Exercise text:
※ ※ ※

NASM | unable to use 3 digit integer from stdin in mathematic operation / at all


I am currently working on a project in an introduction to assembly course in which we are asked to subtract a single digit integer from a three digit integer and display a two digit output. (implying the 3 digit integer is > 100 yet < 108)

I seem to be having issues dealing with this variable at every step. I wrote the below program to see if I could put it into the ax 16 bit register and move it back and can't seem to do even that.

I understand there may be an issue with the ascii value of it being larger than 1 byte, although seeing as 'ax' is a 2 byte register it doesn't seem like it would be problematic.

I am using the online rextester.com nasm compiler.

section .bss
    input: resb 1
    
section .text
    global _start
    
_start:
    
    mov eax,3
    mov ebx,0
    mov ecx,input
    mov edx,3
    int 80h
    
    mov [input],ax
    mov ax,[input]
    
    mov eax,4
    mov ebx,1
    mov ecx,input
    mov edx,1
    int 80h

    mov eax,1
    mov ebx,0
    int 80h

the output of this is garbage but without the mov I get the first digit of the int.


Solution

    1. You are reading 3 bytes into the buffer input which only has space for 1 byte (you wrote resb 1).

※ ※ ※

Records provided:
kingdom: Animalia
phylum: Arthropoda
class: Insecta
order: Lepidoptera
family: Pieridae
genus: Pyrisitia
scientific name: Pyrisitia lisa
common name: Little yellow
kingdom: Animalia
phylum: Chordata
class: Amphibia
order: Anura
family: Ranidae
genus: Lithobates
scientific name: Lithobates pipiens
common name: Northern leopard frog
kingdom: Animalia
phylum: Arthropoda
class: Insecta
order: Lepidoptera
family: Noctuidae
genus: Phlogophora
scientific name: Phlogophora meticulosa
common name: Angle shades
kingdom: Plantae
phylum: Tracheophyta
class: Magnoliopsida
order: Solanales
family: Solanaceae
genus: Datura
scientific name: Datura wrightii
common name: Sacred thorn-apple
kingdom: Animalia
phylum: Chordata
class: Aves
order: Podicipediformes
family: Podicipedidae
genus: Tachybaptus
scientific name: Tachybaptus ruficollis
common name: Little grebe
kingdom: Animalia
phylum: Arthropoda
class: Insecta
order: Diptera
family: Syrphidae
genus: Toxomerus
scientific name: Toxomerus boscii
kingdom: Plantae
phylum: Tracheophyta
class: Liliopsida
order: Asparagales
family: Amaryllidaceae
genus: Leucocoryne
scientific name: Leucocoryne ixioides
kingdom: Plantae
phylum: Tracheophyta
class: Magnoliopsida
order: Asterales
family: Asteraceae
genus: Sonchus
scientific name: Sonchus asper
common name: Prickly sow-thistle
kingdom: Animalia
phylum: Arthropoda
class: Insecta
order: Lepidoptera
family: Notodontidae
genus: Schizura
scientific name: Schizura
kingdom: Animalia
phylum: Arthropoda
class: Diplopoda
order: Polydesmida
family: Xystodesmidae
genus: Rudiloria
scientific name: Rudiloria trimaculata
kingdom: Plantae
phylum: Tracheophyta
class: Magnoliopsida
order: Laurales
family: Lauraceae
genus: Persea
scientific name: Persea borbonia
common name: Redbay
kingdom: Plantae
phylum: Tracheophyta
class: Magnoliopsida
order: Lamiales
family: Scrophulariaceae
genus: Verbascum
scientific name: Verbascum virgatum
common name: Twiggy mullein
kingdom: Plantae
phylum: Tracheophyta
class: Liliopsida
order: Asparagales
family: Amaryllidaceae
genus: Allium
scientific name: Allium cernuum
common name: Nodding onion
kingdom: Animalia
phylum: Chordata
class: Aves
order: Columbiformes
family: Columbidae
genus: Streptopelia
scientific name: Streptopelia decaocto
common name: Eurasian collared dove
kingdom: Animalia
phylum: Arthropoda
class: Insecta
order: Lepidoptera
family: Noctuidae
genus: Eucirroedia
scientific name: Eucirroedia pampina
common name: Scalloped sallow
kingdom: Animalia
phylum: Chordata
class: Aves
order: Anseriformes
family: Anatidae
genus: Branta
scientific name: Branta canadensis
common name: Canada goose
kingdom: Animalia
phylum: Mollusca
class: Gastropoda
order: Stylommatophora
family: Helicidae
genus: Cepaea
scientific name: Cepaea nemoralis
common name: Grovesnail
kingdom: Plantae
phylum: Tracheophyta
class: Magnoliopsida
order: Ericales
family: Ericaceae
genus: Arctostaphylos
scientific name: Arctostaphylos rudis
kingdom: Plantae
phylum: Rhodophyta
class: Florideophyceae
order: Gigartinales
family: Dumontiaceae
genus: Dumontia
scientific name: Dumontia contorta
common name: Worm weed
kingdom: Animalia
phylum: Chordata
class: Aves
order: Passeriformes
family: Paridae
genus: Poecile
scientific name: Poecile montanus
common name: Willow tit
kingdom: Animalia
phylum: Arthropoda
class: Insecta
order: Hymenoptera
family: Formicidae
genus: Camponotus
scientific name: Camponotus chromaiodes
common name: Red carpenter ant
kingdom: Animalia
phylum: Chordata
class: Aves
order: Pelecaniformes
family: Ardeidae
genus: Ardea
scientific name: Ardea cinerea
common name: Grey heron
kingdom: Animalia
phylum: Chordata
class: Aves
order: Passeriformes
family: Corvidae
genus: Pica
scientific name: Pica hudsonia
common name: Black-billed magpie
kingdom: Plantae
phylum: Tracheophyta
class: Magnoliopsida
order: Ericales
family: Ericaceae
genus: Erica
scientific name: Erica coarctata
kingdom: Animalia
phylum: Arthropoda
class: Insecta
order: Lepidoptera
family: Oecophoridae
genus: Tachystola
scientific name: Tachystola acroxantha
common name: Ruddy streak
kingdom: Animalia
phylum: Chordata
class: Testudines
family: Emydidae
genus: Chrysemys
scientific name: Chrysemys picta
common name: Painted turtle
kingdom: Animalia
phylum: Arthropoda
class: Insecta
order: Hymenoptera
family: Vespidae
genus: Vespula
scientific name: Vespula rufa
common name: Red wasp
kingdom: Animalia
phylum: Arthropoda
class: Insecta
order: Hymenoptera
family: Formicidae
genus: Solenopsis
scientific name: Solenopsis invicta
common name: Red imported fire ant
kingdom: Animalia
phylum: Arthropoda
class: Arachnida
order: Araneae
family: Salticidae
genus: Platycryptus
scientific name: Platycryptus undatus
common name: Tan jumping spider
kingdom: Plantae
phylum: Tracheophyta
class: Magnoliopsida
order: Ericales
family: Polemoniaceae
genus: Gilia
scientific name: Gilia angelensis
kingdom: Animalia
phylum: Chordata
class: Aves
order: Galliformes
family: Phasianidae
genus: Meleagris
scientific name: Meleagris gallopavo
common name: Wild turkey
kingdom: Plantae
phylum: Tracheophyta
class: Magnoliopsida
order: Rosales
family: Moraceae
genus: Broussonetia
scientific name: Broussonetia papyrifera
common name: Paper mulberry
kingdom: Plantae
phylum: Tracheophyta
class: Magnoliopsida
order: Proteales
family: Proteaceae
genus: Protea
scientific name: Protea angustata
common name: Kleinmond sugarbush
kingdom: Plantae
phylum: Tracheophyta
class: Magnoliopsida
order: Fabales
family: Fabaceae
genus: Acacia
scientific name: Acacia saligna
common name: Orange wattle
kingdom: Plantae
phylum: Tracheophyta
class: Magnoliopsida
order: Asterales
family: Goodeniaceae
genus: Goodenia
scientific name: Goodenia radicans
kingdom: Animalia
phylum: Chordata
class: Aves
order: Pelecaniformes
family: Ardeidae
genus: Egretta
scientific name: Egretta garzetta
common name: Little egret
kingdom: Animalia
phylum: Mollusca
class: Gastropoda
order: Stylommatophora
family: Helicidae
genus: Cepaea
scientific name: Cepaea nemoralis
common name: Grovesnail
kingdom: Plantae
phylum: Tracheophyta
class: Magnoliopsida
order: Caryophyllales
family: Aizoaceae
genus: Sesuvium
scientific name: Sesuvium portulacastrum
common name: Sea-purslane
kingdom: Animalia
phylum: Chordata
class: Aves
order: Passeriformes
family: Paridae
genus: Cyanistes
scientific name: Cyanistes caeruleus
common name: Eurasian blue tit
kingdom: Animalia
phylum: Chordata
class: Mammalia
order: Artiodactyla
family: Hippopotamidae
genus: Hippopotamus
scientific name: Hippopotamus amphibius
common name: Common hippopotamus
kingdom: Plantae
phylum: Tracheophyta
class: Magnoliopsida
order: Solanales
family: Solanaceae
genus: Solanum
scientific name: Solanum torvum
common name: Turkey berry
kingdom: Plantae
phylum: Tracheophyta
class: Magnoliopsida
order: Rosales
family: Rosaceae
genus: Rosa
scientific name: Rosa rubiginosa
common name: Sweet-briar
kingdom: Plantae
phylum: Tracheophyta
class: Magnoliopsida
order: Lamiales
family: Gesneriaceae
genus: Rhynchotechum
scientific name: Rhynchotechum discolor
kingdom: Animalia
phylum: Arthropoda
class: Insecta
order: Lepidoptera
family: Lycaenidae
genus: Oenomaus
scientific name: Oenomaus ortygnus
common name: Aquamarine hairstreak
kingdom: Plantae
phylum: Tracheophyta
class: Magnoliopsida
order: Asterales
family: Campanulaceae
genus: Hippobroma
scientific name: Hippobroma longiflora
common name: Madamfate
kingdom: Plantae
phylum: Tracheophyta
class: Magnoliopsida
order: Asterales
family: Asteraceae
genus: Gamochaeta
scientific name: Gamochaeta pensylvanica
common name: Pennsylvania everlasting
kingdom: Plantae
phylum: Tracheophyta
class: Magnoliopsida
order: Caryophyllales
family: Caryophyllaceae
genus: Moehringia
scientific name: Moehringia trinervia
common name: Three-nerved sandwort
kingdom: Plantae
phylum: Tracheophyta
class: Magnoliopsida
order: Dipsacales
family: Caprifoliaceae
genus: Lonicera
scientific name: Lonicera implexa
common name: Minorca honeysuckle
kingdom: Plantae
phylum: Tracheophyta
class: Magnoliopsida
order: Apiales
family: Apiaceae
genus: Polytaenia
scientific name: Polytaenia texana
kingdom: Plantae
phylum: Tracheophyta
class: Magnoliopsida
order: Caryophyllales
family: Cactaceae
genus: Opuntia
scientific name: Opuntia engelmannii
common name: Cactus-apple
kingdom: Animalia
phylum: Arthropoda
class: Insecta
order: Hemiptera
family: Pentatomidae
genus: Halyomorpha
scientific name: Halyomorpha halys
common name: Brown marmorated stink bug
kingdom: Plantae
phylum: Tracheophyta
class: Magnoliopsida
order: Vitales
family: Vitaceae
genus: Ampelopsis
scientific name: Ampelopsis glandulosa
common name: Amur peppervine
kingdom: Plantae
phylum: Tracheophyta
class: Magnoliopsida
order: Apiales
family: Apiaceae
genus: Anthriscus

※ ※ ※

What to work on:
1) Answer these questions about the NASM question.
(a) Which online compiler does the asker use?
(b) According to the solution, how many bytes of space does the buffer input have?
(c) Between which two values does the three-digit integer fall?
2) In the NASM question, change "register" to "storage unit" wherever it occurs in the part starting at "I seem to be" and ending at "would be problematic.", and write out that part with the change made.
3) Go on with the NASM question about reading a three-digit integer from stdin, picking up after its last sentence.
The rows are not needed for any of this work.

Written responses:
1)
(a) The online rextester.com nasm compiler.
(b) 1 byte.
(c) It is greater than 100 and less than 108.

2)
I seem to be having issues dealing with this variable at every step. I wrote the below program to see if I could put it into the ax 16 bit storage unit and move it back and can't seem to do even that.

I understand there may be an issue with the ascii value of it being larger than 1 byte, although seeing as 'ax' is a 2 byte storage unit it doesn't seem like it would be problematic.

3)
    2. If you type 572 as input to this program, the contents of the input buffer will be the three bytes corresponding to the characters 5, 7 and 2, whose ASCII character codes are 53, 55, 50 respectively. It is up to you to write the code to do the math that converts this into the integer 572 for use with arithmetic operations. In a higher-level language this would be done for you by a library function like scanf or atoi, but this is assembly and you have to do everything yourself. See NASM Assembly convert input to integer? for some examples.

    3. mov [input],ax would overwrite the input buffer with the contents of ax, which is the return value from the read system call (i.e. the number of bytes read, likely 3). That's not what you want to do. mov ax, [input] by itself is closer as it actually loads the 16-bit value from input into ax, but as noted, it won't be the desired value because you haven't done the decimal to binary conversion.